Fourteen hours later, the Might of Teranor was cruising uneventfully on the shipping lane to Karadon when the corvette Minnow passed it.  It looked so natural that neither of the two members of crew holding night watch on the freighter thought anything of it, not even when the corvette span about and dropped down to cruise alongside them.  This was a routine courtesy from Fleet ships, asking if they were in need of any assistance and offering to send over a courtesy gift box.

This was accepted.  Other than the fact that they had a container full of drugs instead of the tetracitrine it was declared to be on the manifest, there was nothing aboard the freighter to excite the interest of Customs.  They were always careful, too, to maintain the image of a good-natured ship.  They were friendly with the Fleet, helpful to other freighters and entirely unsuspicious.  The crewman at the conn did not even consider it worthwhile to wake the skipper for a routine gift-drop to their airlock.

So, the offer was made and accepted.  Two minutes later, one of the Minnow’s shuttles detached and came over, docking to an airlock just aft of the freighter’s flight deck.

What happened then would go down in spacer legend.  As the unwitting crewman opened the hatch, instead of a friendly rating there handing over a gift box, he was confronted by four terrifying figures.  They stood larger than human in their cyborg-like hullwalker suits, but these were like no hullwalker suits the Teranor crewman had ever seen before.  Not only had their visors been blanked out so that the faces of the people within could not be seen but the suits themselves shone with a dazzling mirror gleam.  They were all the more impressive because the lights in the shuttle they were boarding from had been turned up to maximum.  They were armed with rifles too, and as they ran aboard, their duralloy boots strangely silent, all those rifles were aimed directly at the Teranor crewman.

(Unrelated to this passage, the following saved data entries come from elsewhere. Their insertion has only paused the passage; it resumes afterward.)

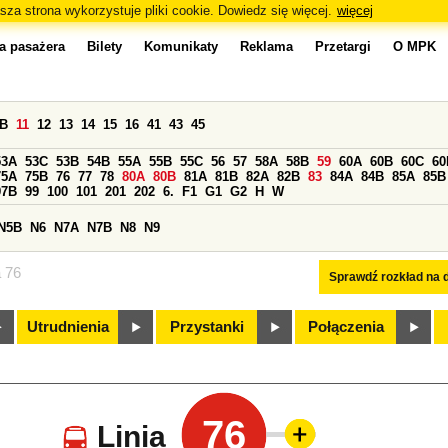
sza strona wykorzystuje pliki cookie. Dowiedz się więcej.
więcej
a pasażera
Bilety
Komunikaty
Reklama
Przetargi
O MPK
0B
11
12
13
14
15
16
41
43
45
53A
53C
53B
54B
55A
55B
55C
56
57
58A
58B
59
60A
60B
60C
60
75A
75B
76
77
78
80A
80B
81A
81B
82A
82B
83
84A
84B
85A
85B
97B
99
100
101
201
202
6.
F1
G1
G2
H
W
N5B
N6
N7A
N7B
N8
N9
a 76
Sprawdź rozkład na d
Utrudnienia
Przystanki
Połączenia
76
Linia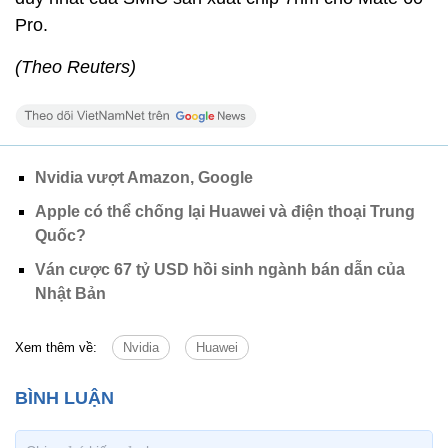
Pro.
(Theo Reuters)
Nvidia vượt Amazon, Google
Apple có thể chống lại Huawei và điện thoại Trung
Quốc?
Ván cược 67 tỷ USD hồi sinh ngành bán dẫn của
Nhật Bản
Xem thêm về:
Nvidia
Huawei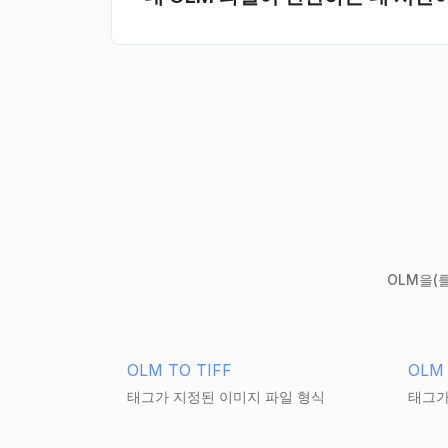
OLM을(
OLM TO TIFF
OLM 
태그가 지정된 이미지 파일 형식
태그가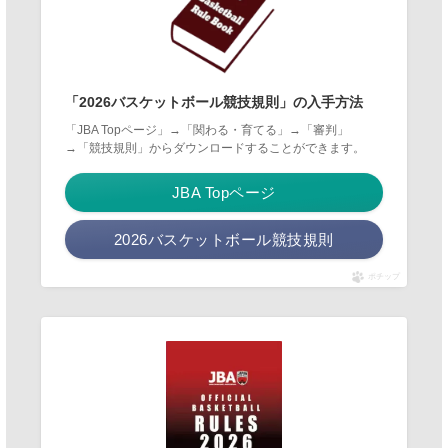
「2026バスケットボール競技規則」の入手方法
「JBA Topページ」→「関わる・育てる」→「審判」
→「競技規則」からダウンロードすることができます。
JBA Topページ
2026バスケットボール競技規則
ポチップ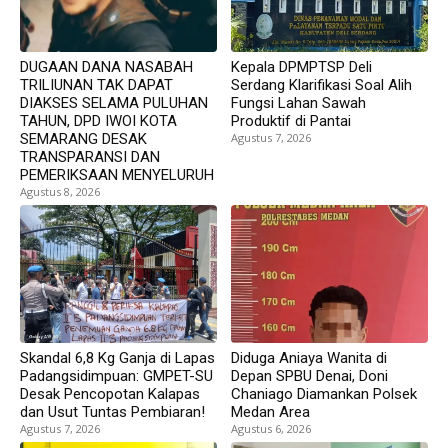
DUGAAN DANA NASABAH
Kepala DPMPTSP Deli
TRILIUNAN TAK DAPAT
Serdang Klarifikasi Soal Alih
DIAKSES SELAMA PULUHAN
Fungsi Lahan Sawah
TAHUN, DPD IWOI KOTA
Produktif di Pantai
SEMARANG DESAK
Agustus 7, 2026
TRANSPARANSI DAN
PEMERIKSAAN MENYELURUH
Agustus 8, 2026
Skandal 6,8 Kg Ganja di Lapas
Diduga Aniaya Wanita di
Padangsidimpuan: GMPET-SU
Depan SPBU Denai, Doni
Desak Pencopotan Kalapas
Chaniago Diamankan Polsek
dan Usut Tuntas Pembiaran!
Medan Area
Agustus 7, 2026
Agustus 6, 2026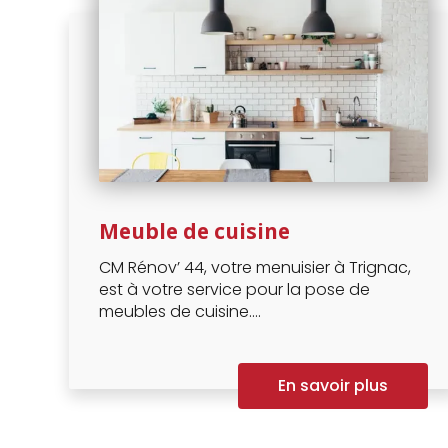
Meuble de cuisine
CM Rénov’ 44, votre menuisier à Trignac,
est à votre service pour la pose de
meubles de cuisine....
En savoir plus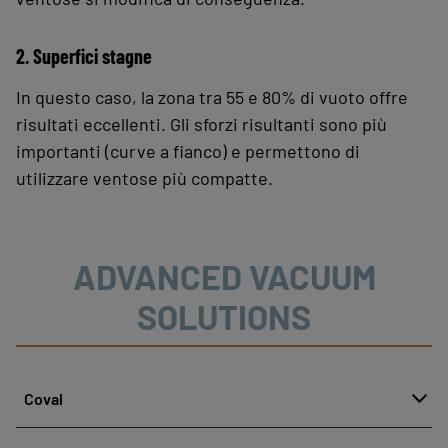
2. Superfici stagne
In questo caso, la zona tra 55 e 80% di vuoto offre
risultati eccellenti. Gli sforzi risultanti sono più
importanti (curve a fianco) e permettono di
utilizzare ventose più compatte.
ADVANCED VACUUM
SOLUTIONS
Coval
Chi siamo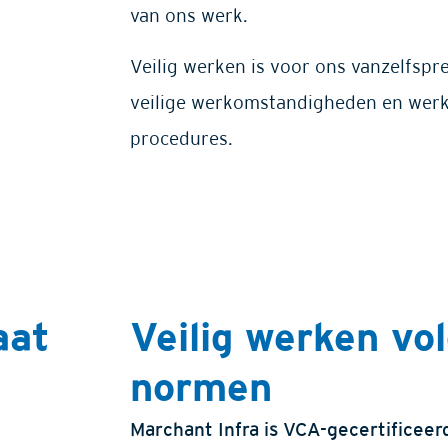
van ons werk.
Veilig werken is voor ons vanzelfsp
veilige werkomstandigheden en werk
procedures.
aat
Veilig werken vo
normen
Marchant Infra is VCA-gecertificeerd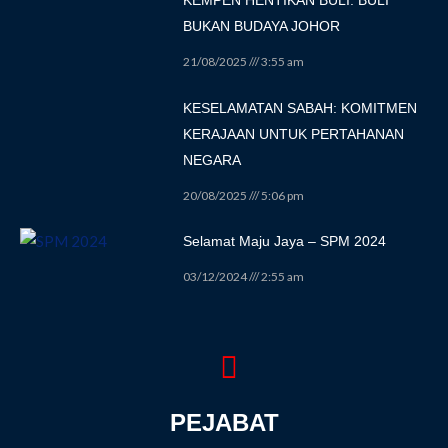
BUKAN BUDAYA JOHOR
21/08/2025
3:55 am
KESELAMATAN SABAH: KOMITMEN
KERAJAAN UNTUK PERTAHANAN
NEGARA
20/08/2025
5:06 pm
Selamat Maju Jaya – SPM 2024
03/12/2024
2:55 am
PEJABAT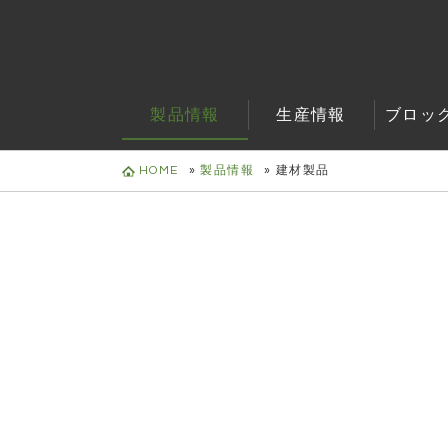
製品情報
生産情報
ブロッ
HOME
»
製品情報
»
建材製品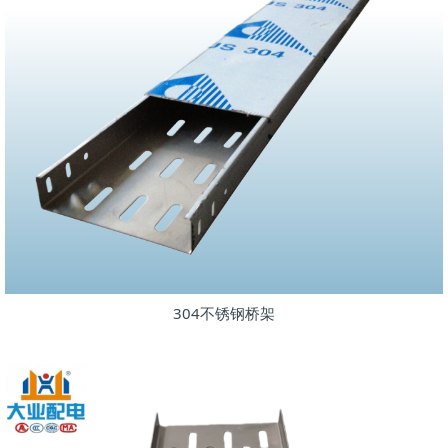
304不锈钢桥架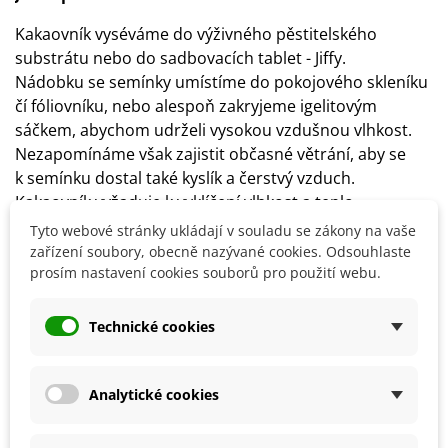
Kakaovník vyséváme do výživného pěstitelského
substrátu nebo do sadbovacích tablet - Jiffy.
Nádobku se semínky umístíme do pokojového skleníku
čí fóliovníku, nebo alespoň zakryjeme igelitovým
sáčkem, abychom udrželi vysokou vzdušnou vlhkost.
Nezapomínáme však zajistit občasné větrání, aby se
k semínku dostal také kyslík a čerstvý vzduch.
Kakaovník vyžaduje k vyklíčení vlhkost a teplo.
Rostlina je však na příliv přímého slunce citlivá a slunce
Tyto webové stránky ukládají v souladu se zákony na vaše
jí může sežehnout listy, proto ji umisťujeme na světlo,
zařízení soubory, obecně nazývané cookies. Odsouhlaste
prosím nastavení cookies souborů pro použití webu.
nikoliv však na přímé slunce
Plody kakaovníky se nejprve nadrtí na prášek a posléze
Technické cookies
máslo. Je možné z nich však připravit také zavařeniny.
Kakaovník má podlouhlé lesklé zelené listy, které jsou
červené, když vyrůstají. Dřevo kakaovníku je žluté až
Analytické cookies
červené, strom dorůstá 4 až 8 metrů.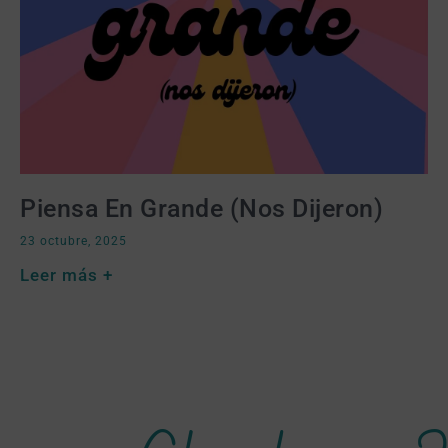
Piensa En Grande (nos Dijeron)
23 octubre, 2025
Leer más +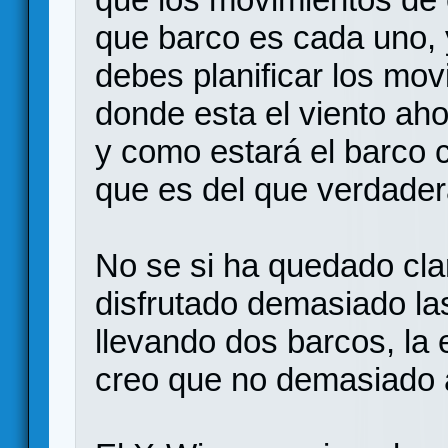
que barco es cada uno, 
debes planificar los mo
donde esta el viento ah
y como estará el barco c
que es del que verdader
No se si ha quedado cla
disfrutado demasiado la
llevando dos barcos, la 
creo que no demasiado 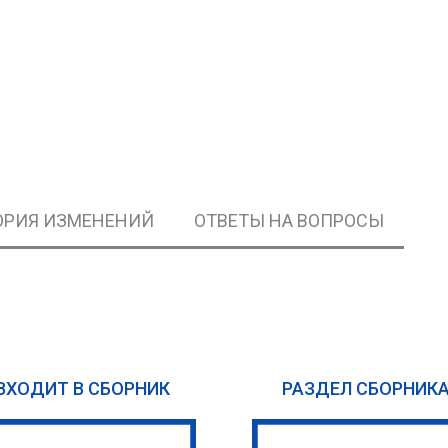
ОРИЯ ИЗМЕНЕНИЙ
ОТВЕТЫ НА ВОПРОСЫ
ВХОДИТ В СБОРНИК
РАЗДЕЛ СБОРНИК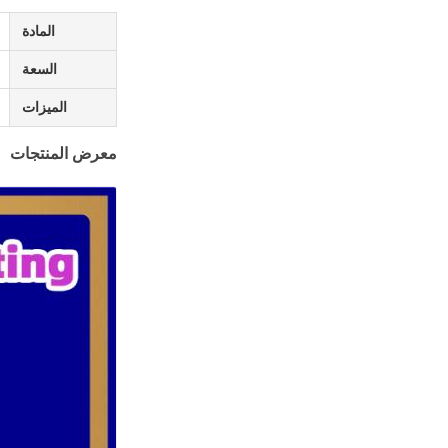
المادة
السعة
الميزات
معرض المنتجات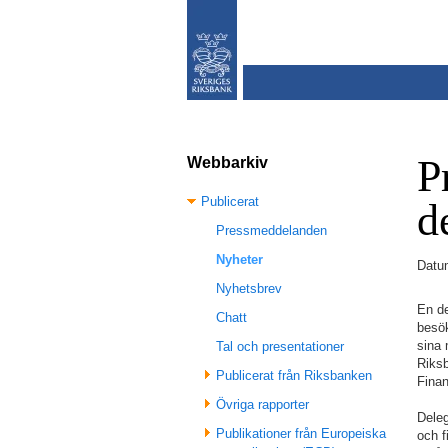
P
Webbarkiv
Publicerat
d
Pressmeddelanden
Nyheter
Datu
Nyhetsbrev
En de
Chatt
besök
sina 
Tal och presentationer
Riksb
Publicerat från Riksbanken
Finan
Övriga rapporter
Deleg
Publikationer från Europeiska
och f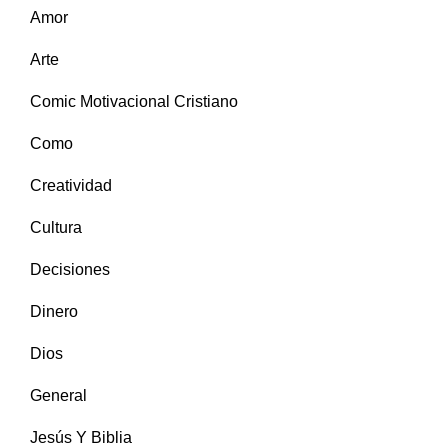
Amor
Arte
Comic Motivacional Cristiano
Como
Creatividad
Cultura
Decisiones
Dinero
Dios
General
Jesús Y Biblia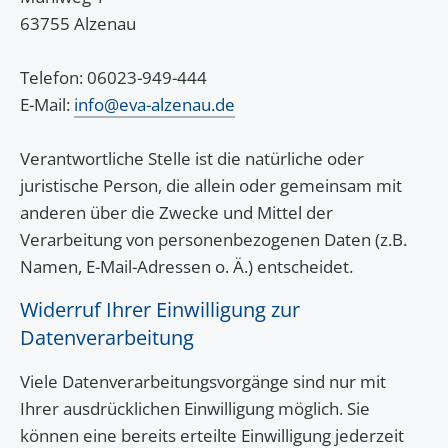
63755 Alzenau
Telefon: 06023-949-444
E-Mail:
info@eva-alzenau.de
Verantwortliche Stelle ist die natürliche oder
juristische Person, die allein oder gemeinsam mit
anderen über die Zwecke und Mittel der
Verarbeitung von personenbezogenen Daten (z.B.
Namen, E-Mail-Adressen o. Ä.) entscheidet.
Widerruf Ihrer Einwilligung zur
Datenverarbeitung
Viele Datenverarbeitungsvorgänge sind nur mit
Ihrer ausdrücklichen Einwilligung möglich. Sie
können eine bereits erteilte Einwilligung jederzeit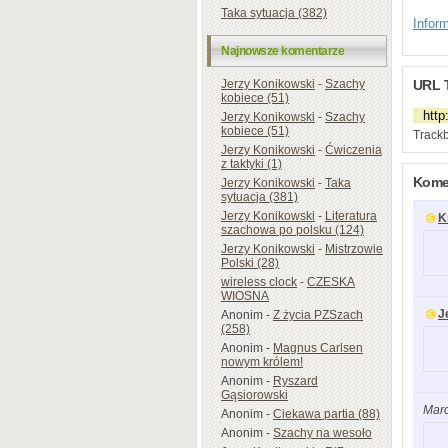
Taka sytuacja (382)
Inform
Najnowsze komentarze
URL 
Jerzy Konikowski
-
Szachy
kobiece (51)
Jerzy Konikowski
-
Szachy
kobiece (51)
Trackb
Jerzy Konikowski
-
Ćwiczenia
z taktyki (1)
Komen
Jerzy Konikowski
-
Taka
sytuacja (381)
Jerzy Konikowski
-
Literatura
K
szachowa po polsku (124)
Jerzy Konikowski
-
Mistrzowie
Polski (28)
wireless clock
-
CZESKA
WIOSNA
J
Anonim
-
Z życia PZSzach
(258)
Anonim
-
Magnus Carlsen
nowym królem!
Anonim
-
Ryszard
Gąsiorowski
Mar
Anonim
-
Ciekawa partia (88)
Anonim
-
Szachy na wesoło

That was all the more terrifying because none of them said a word, or at least nothing that the crewman could hear.  They were in fact talking to one another on their suit coms but that was not audible to anyone else.  Within seconds, before he’d had time to do more than catch his breath, the crewman was on the deck, face down, with tape-cuffs snapping round his wrists and a safe-breathe tape pressed over his mouth.  As his colleague came aft to find out what the odd scuffly noise was, he suffered the same fate.  Before he knew what was happening, he was pinned to the deck with the business end of a rifle shoved in his back and a tape over his mouth.  It let him breathe but its sound-suppressing qualities meant that his yelling emerged as barely audible.

He was stunned.  This was just not the way the Fleet behaved.  The Fleet were so predictable, you always knew exactly what they would do in any given circumstance, all laid down by strict policy and procedure.  There was nothing in any Fleet policy he knew about figures in weird shiny armour storming your ship without as much as a word.

There was nothing in normal Fleet procedures about two of the weird figures in shiny armour bursting into the skipper’s cabin and hauling him out of bed, either.  Or indeed about carrying him face down back to their shuttle, struggling and cursing into a gag-tape.